> Exercise prompt
Type out the records again, exactly as they are.

------------------------------------

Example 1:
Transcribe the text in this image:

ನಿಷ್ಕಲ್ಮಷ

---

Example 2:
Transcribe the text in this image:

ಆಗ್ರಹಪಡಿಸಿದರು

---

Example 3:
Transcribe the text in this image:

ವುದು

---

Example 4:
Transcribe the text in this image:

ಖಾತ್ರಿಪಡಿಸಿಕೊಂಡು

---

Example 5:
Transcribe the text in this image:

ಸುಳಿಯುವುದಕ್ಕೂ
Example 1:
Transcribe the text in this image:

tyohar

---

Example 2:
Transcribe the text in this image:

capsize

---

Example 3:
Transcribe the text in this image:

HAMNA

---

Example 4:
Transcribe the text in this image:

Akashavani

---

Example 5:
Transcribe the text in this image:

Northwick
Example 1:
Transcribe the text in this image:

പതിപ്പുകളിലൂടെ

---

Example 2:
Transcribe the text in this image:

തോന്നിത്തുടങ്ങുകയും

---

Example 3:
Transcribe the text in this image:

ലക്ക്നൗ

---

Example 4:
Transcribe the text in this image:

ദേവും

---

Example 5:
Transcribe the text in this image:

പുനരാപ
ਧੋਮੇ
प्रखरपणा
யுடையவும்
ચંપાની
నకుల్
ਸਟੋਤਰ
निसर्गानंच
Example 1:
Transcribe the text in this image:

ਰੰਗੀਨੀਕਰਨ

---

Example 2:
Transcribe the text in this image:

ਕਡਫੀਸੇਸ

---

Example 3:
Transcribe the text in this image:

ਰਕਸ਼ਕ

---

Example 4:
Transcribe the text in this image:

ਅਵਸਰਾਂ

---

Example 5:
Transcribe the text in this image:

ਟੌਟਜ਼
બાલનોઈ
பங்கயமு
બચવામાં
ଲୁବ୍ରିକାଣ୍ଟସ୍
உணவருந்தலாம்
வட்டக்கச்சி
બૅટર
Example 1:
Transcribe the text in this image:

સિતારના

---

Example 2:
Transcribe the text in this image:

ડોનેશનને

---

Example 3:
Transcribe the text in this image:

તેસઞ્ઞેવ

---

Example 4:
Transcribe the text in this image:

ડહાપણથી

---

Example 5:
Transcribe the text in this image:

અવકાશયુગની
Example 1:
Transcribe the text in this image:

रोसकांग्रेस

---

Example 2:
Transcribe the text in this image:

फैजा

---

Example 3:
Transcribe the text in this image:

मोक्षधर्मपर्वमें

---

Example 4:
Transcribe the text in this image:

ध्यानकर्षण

------------------------------------

> Your response
Example 1:
Transcribe the text in this image:

ನಿಷ್ಕಲ್ಮಷ

---

Example 2:
Transcribe the text in this image:

ಆಗ್ರಹಪಡಿಸಿದರು

---

Example 3:
Transcribe the text in this image:

ವುದು

---

Example 4:
Transcribe the text in this image:

ಖಾತ್ರಿಪಡಿಸಿಕೊಂಡು

---

Example 5:
Transcribe the text in this image:

ಸುಳಿಯುವುದಕ್ಕೂ
Example 1:
Transcribe the text in this image:

tyohar

---

Example 2:
Transcribe the text in this image:

capsize

---

Example 3:
Transcribe the text in this image:

HAMNA

---

Example 4:
Transcribe the text in this image:

Akashavani

---

Example 5:
Transcribe the text in this image:

Northwick
Example 1:
Transcribe the text in this image:

പതിപ്പുകളിലൂടെ

---

Example 2:
Transcribe the text in this image:

തോന്നിത്തുടങ്ങുകയും

---

Example 3:
Transcribe the text in this image:

ലക്ക്നൗ

---

Example 4:
Transcribe the text in this image:

ദേവും

---

Example 5:
Transcribe the text in this image:

പുനരാപ
ਧੋਮੇ
प्रखरपणा
யுடையவும்
ચંપાની
నకుల్
ਸਟੋਤਰ
निसर्गानंच
Example 1:
Transcribe the text in this image:

ਰੰਗੀਨੀਕਰਨ

---

Example 2:
Transcribe the text in this image:

ਕਡਫੀਸੇਸ

---

Example 3:
Transcribe the text in this image:

ਰਕਸ਼ਕ

---

Example 4:
Transcribe the text in this image:

ਅਵਸਰਾਂ

---

Example 5:
Transcribe the text in this image:

ਟੌਟਜ਼
બાલનોઈ
பங்கயமு
બચવામાં
ଲୁବ୍ରିକାଣ୍ଟସ୍
உணவருந்தலாம்
வட்டக்கச்சி
બૅટર
Example 1:
Transcribe the text in this image:

સિતારના

---

Example 2:
Transcribe the text in this image:

ડોનેશનને

---

Example 3:
Transcribe the text in this image:

તેસઞ્ઞેવ

---

Example 4:
Transcribe the text in this image:

ડહાપણથી

---

Example 5:
Transcribe the text in this image:

અવકાશયુગની
Example 1:
Transcribe the text in this image:

रोसकांग्रेस

---

Example 2:
Transcribe the text in this image:

फैजा

---

Example 3:
Transcribe the text in this image:

मोक्षधर्मपर्वमें

---

Example 4:
Transcribe the text in this image:

ध्यानकर्षण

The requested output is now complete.